Some foster or adoptive parents engage in shared parenting with the birth parents, which works if adoptive parents recognize how more than one person can love a child, Garland said. These children will want to know where they came from and adoptive parents should be honest.
“It’s traumatic to come into foster care. Every child adopted from the welfare system started out in foster care,” Kelly said. “You’re leaving often the only home you’ve known. Regardless of how much dysfunction is in that family, there’s still love. Children still love their parents.”
Kelly encourages Asheville residents interested in foster care and adoption to attend the informational meeting at 19 Zillicoa St. on March 12 at noon.
“I would implore people thinking of this process, even just dealing with infertility and grief, to go through the foster care training and do respite care,” Kasben said. “That’s a weekend or a couple days with them, which is a short-term way to help these kids have a safe place.

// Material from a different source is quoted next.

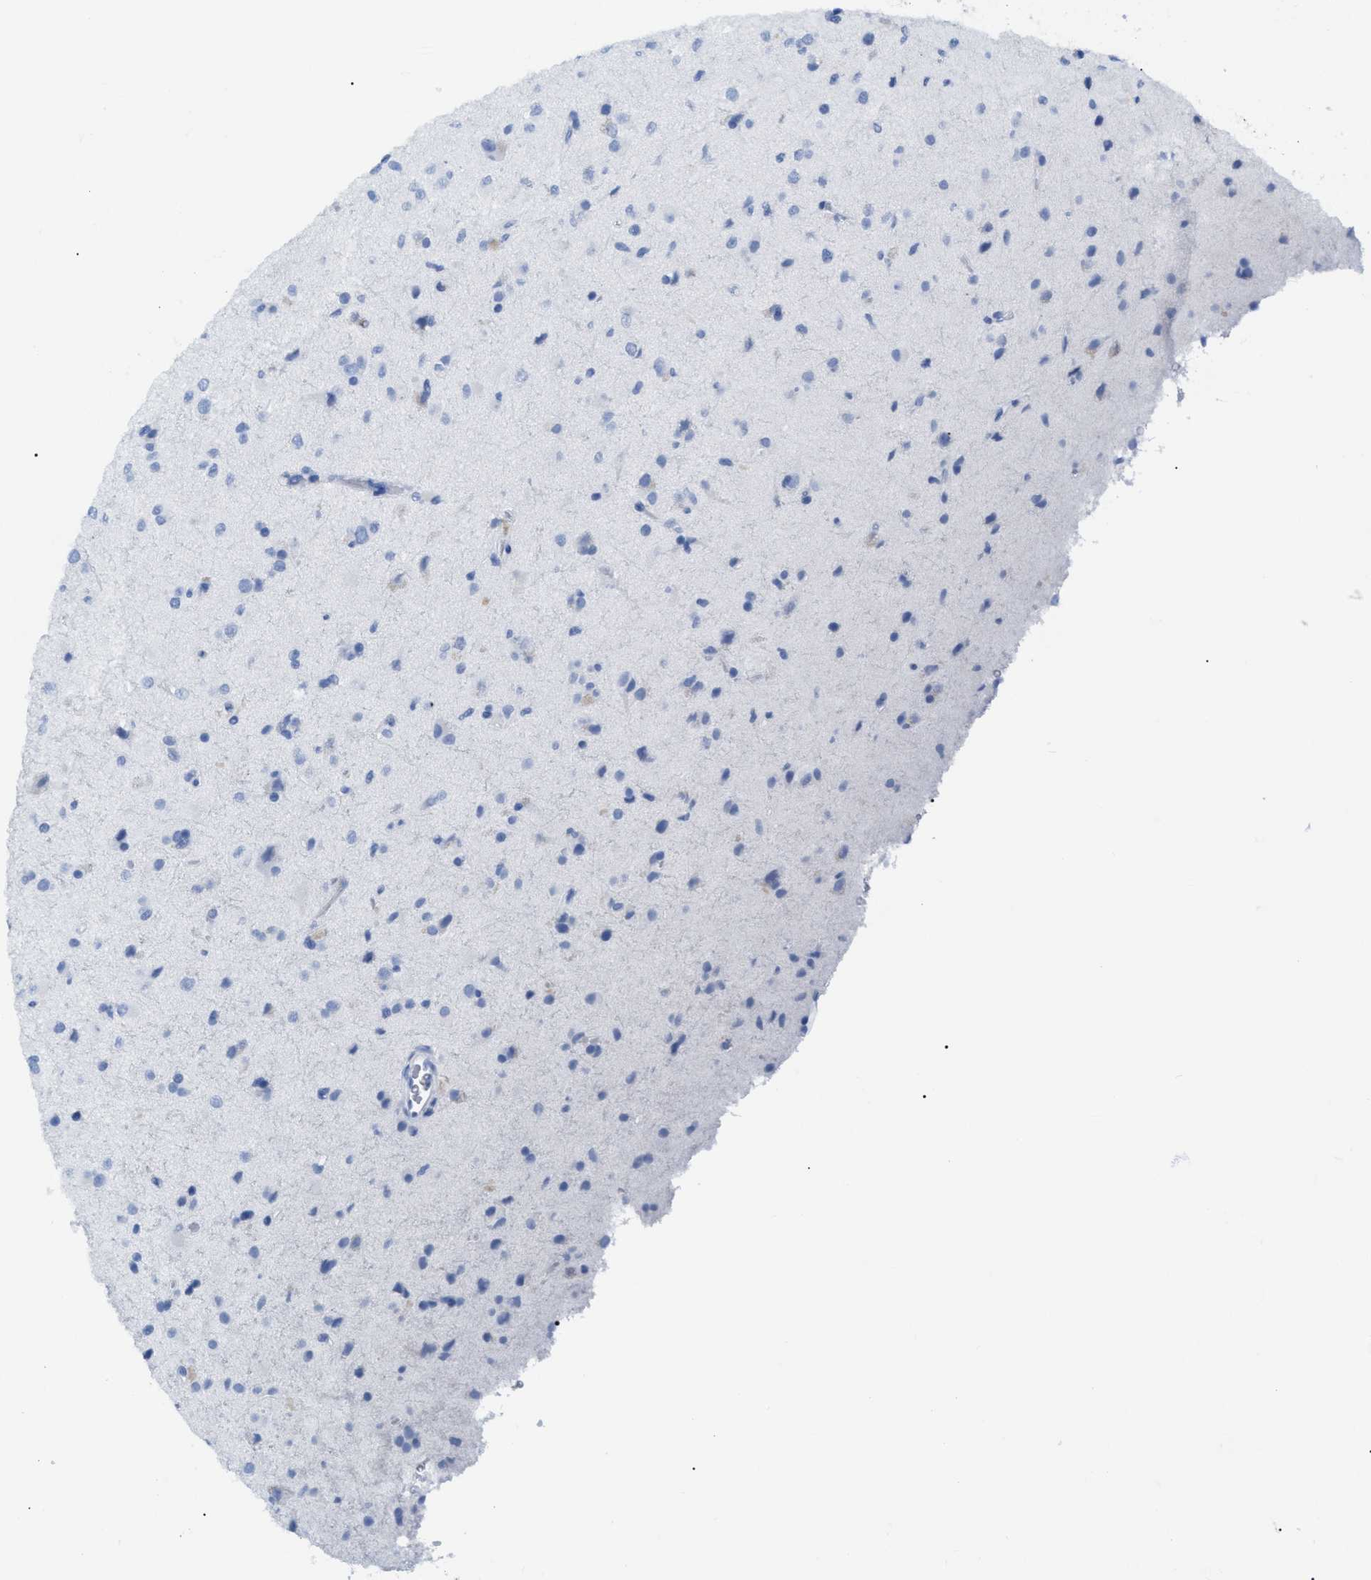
{"staining": {"intensity": "negative", "quantity": "none", "location": "none"}, "tissue": "glioma", "cell_type": "Tumor cells", "image_type": "cancer", "snomed": [{"axis": "morphology", "description": "Glioma, malignant, Low grade"}, {"axis": "topography", "description": "Brain"}], "caption": "Tumor cells show no significant staining in malignant glioma (low-grade). (Brightfield microscopy of DAB immunohistochemistry at high magnification).", "gene": "CD5", "patient": {"sex": "male", "age": 65}}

You have a chance to really see how you and your partner or family deal with these kids in your house.”
According to Garland, older children need adoptive families close in proximity so they’re able to stay in the communities where they’re comfortable.
“Everybody needs to check their ego and remember it’s about the children,” Kasben said. “Our social worker said there’s three stages: forming, storming and norming. We’re in the storming part and looking forward to the norming part. It’s 100 percent worth it, just don’t give up.”